> [Description of the task]: Only those lines in the data below from the line containing "Aim, mission, vision, values" through the line containing "Policy, practice, decision-making.", both included, should be restated word for word.

> [Items from a data source]:
-=-=-=-=-

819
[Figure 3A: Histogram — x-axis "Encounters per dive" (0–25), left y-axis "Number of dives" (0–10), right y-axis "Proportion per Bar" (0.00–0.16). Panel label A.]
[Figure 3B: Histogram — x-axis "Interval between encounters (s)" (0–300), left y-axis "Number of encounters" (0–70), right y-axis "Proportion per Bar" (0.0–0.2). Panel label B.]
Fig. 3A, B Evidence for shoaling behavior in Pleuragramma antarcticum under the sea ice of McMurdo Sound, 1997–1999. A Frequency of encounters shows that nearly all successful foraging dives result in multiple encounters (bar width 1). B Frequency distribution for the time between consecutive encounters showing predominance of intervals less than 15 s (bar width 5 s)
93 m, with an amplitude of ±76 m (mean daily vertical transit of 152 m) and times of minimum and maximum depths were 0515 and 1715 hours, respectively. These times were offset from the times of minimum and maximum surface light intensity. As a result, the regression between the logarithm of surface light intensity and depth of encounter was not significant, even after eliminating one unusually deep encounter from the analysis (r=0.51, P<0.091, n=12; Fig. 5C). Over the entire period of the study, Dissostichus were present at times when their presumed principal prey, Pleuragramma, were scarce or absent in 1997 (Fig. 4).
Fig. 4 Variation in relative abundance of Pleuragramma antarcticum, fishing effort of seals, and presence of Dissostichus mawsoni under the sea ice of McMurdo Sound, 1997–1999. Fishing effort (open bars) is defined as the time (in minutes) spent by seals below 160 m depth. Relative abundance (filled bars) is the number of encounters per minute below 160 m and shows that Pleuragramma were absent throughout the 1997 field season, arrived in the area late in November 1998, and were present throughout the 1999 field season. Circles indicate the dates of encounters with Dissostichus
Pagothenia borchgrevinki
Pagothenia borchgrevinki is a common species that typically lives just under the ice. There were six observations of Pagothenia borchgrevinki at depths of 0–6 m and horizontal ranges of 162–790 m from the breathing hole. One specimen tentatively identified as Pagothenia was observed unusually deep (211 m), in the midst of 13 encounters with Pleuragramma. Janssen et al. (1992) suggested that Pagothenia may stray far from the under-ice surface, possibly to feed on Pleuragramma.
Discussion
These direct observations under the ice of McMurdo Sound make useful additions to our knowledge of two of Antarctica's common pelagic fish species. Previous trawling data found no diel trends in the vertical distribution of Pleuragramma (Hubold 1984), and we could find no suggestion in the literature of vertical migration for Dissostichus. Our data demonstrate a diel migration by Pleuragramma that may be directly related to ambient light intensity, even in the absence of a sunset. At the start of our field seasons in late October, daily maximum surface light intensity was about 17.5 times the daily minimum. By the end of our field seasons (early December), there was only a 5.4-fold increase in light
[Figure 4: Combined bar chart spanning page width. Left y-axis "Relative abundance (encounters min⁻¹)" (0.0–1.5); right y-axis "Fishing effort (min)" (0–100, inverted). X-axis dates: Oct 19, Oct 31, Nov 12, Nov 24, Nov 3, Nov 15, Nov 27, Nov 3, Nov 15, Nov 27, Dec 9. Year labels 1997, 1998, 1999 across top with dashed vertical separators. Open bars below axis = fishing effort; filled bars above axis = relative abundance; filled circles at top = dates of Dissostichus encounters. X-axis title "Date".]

-=-=-=-=-

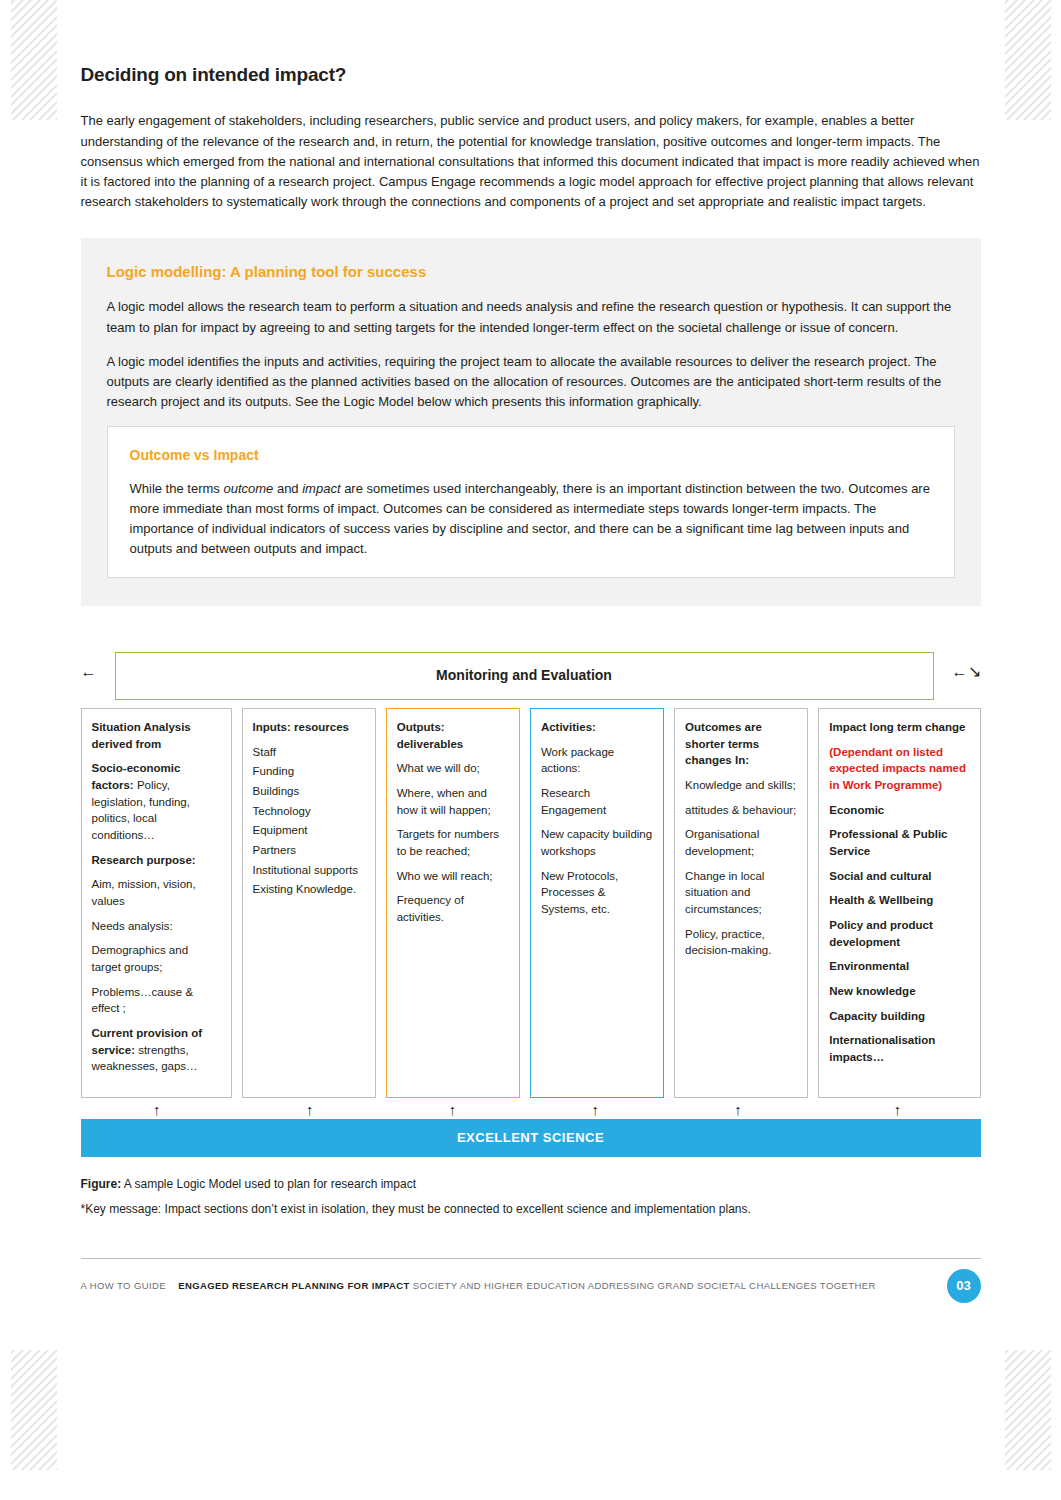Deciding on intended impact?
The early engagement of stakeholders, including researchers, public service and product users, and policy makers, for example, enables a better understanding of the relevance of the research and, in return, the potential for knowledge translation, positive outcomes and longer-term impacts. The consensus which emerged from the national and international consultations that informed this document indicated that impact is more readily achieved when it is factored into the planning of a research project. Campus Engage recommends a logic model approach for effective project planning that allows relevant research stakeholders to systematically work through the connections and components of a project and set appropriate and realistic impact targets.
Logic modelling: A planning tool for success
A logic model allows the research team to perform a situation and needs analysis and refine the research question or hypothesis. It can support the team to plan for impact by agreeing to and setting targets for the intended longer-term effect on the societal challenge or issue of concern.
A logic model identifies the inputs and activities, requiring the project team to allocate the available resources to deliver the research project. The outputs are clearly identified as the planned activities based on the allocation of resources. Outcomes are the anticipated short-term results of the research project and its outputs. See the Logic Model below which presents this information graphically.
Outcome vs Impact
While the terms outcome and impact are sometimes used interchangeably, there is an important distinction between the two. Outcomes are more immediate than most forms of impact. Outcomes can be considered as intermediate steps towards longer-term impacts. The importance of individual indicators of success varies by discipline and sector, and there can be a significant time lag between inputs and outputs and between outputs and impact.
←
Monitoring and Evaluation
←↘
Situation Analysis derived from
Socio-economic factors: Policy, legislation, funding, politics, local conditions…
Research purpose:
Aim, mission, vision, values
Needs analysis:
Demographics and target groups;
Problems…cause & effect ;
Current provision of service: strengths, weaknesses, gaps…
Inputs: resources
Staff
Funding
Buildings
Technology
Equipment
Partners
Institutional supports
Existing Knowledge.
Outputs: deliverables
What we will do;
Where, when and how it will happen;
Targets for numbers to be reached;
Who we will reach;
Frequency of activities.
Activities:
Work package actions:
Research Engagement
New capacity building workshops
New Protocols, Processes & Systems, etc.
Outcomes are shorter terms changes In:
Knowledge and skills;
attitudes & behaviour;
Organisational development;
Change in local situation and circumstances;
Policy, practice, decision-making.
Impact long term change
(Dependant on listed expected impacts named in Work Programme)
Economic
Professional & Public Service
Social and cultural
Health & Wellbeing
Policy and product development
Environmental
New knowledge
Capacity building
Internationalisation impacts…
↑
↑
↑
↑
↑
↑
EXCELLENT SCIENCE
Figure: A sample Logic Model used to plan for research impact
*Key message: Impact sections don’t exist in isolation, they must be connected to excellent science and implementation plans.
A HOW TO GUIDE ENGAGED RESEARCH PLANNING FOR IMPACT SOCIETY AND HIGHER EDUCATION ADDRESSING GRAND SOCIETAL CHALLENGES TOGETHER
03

-=-=-=-=-

> [Answer area]:
Aim, mission, vision, values
Needs analysis:
Demographics and target groups;
Problems…cause & effect ;
Current provision of service: strengths, weaknesses, gaps…
Inputs: resources
Staff
Funding
Buildings
Technology
Equipment
Partners
Institutional supports
Existing Knowledge.
Outputs: deliverables
What we will do;
Where, when and how it will happen;
Targets for numbers to be reached;
Who we will reach;
Frequency of activities.
Activities:
Work package actions:
Research Engagement
New capacity building workshops
New Protocols, Processes & Systems, etc.
Outcomes are shorter terms changes In:
Knowledge and skills;
attitudes & behaviour;
Organisational development;
Change in local situation and circumstances;
Policy, practice, decision-making.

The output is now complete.